▶ PROVIDED RECORDS:
━━━━━━━━━━━━━━━━
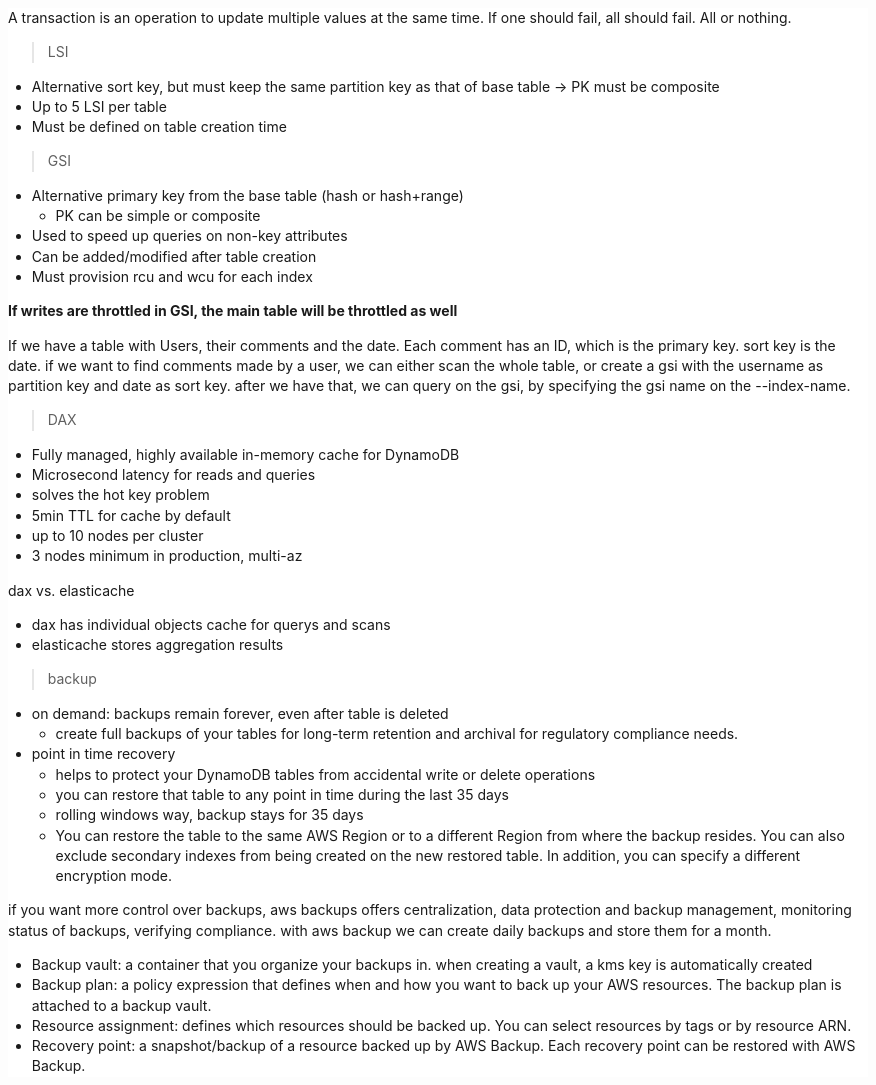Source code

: A transaction is an operation to update multiple values at the same time. If one should fail, all should fail. All or nothing.

> LSI

* Alternative sort key, but must keep the same partition key as that of base table -> PK must be composite
* Up to 5 LSI per table
* Must be defined on table creation time

> GSI

* Alternative primary key from the base table (hash or hash+range)
  * PK can be simple or composite
* Used to speed up queries on non-key attributes
* Can be added/modified after table creation
* Must provision rcu and wcu for each index

**If writes are throttled in GSI, the main table will be throttled as well**

If we have a table with Users, their comments and the date. Each comment has an ID, which is the primary key. sort key is the date. if we want to find comments made by a user, we can either scan the whole table, or create a gsi with the username as partition key and date as sort key. after we have that, we can query on the gsi, by specifying the gsi name on the --index-name.

> DAX

* Fully managed, highly available in-memory cache for DynamoDB
* Microsecond latency for reads and queries
* solves the hot key problem
* 5min TTL for cache by default
* up to 10 nodes per cluster
* 3 nodes minimum in production, multi-az

dax vs. elasticache

* dax has individual objects cache for querys and scans
* elasticache stores aggregation results

> backup

* on demand: backups remain forever, even after table is deleted
  *  create full backups of your tables for long-term retention and archival for regulatory compliance needs.
* point in time recovery
  * helps to protect your DynamoDB tables from accidental write or delete operations
  * you can restore that table to any point in time during the last 35 days
  * rolling windows way, backup stays for 35 days
  * You can restore the table to the same AWS Region or to a different Region from where the backup resides. You can also exclude secondary indexes from being created on the new restored table. In addition, you can specify a different encryption mode.

if you want more control over backups, aws backups offers centralization, data protection and backup management, monitoring status of backups, verifying compliance. with aws backup we can create daily backups and store them for a month.

* Backup vault: a container that you organize your backups in. when creating a vault, a kms key is automatically created
* Backup plan: a policy expression that defines when and how you want to back up your AWS resources. The backup plan is attached to a backup vault.
* Resource assignment: defines which resources should be backed up. You can select resources by tags or by resource ARN.
* Recovery point: a snapshot/backup of a resource backed up by AWS Backup. Each recovery point can be restored with AWS Backup.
━━━━━━━━━━━━━━━━
▶ WHAT TO DO: Repeat verbatim the line holding "in production, multi-az" and all lines after it, up to the end of the material.

▶ SOLUTION TO THIS EXERCISE:
* 3 nodes minimum in production, multi-az

dax vs. elasticache

* dax has individual objects cache for querys and scans
* elasticache stores aggregation results

> backup

* on demand: backups remain forever, even after table is deleted
  *  create full backups of your tables for long-term retention and archival for regulatory compliance needs.
* point in time recovery
  * helps to protect your DynamoDB tables from accidental write or delete operations
  * you can restore that table to any point in time during the last 35 days
  * rolling windows way, backup stays for 35 days
  * You can restore the table to the same AWS Region or to a different Region from where the backup resides. You can also exclude secondary indexes from being created on the new restored table. In addition, you can specify a different encryption mode.

if you want more control over backups, aws backups offers centralization, data protection and backup management, monitoring status of backups, verifying compliance. with aws backup we can create daily backups and store them for a month.

* Backup vault: a container that you organize your backups in. when creating a vault, a kms key is automatically created
* Backup plan: a policy expression that defines when and how you want to back up your AWS resources. The backup plan is attached to a backup vault.
* Resource assignment: defines which resources should be backed up. You can select resources by tags or by resource ARN.
* Recovery point: a snapshot/backup of a resource backed up by AWS Backup. Each recovery point can be restored with AWS Backup.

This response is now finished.